Banana and Walnut Wholegrain Bread .. Healthy Lunchbox Filler
I love this banana bread recipe. It is so easy and a great way of getting rid of any excess bananas hanging around! I think a healthy banana bread makes a great lunchbox filler as it is packed with vitamins and minerals and with the addition of walnuts (or pecans) it has plenty of great fats and protein to keep energy going for longer. Time is short for lunchbreaks so having small portions of healthy, nutrient dense food at hand is key to ensuring you and your little ones stay fuelled up during the long, busy day.

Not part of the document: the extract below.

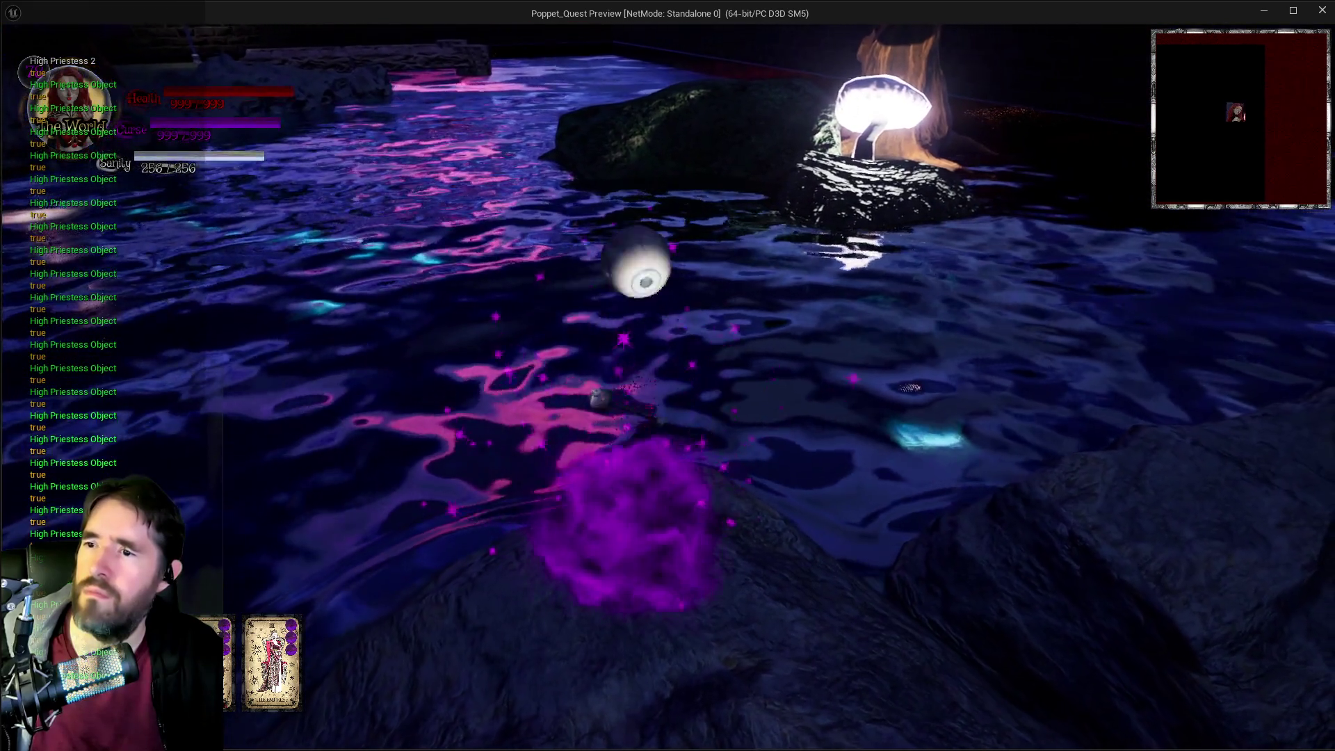
- Cross the pond, summon the High Priestess card platform and ride it, then leave the preview
key("w")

Alva’s walnut banana bread
- 125 g all-purpose flour
- 150 g whole-wheat flour
- 1 1/2 tsp. baking powder
- 1 tsp. ground cardamom
- 1 tsp. ground cinnamon
- 1 tsp. ground ginger
- ½ tsp. ground allspice
- Good handful and a half of walnuts (or pecan nuts)
- 3 overripe bananas, mashed (see notes)
- 2 large eggs
- 1 tsp. vanilla extract
- 120ml of olive oil
- 60mls milk (almond milk for dairy free recipe)
- 80g light brown sugar (optional)
Preheat your oven to 160 C and grease or line a loaf pan. Combine dry ingredients, stir well and set aside. In a large bowl mix all wet ingredients. Add dry ingredients and mix just until combined. Sprinkle a few walnuts on the bottom of the lined tin and then Pour in batter and bake for 50-60 minutes or until a wooden skewer inserted into the middle of cake comes out clean.
Let cool for 30 minutes then invert cake onto a plate.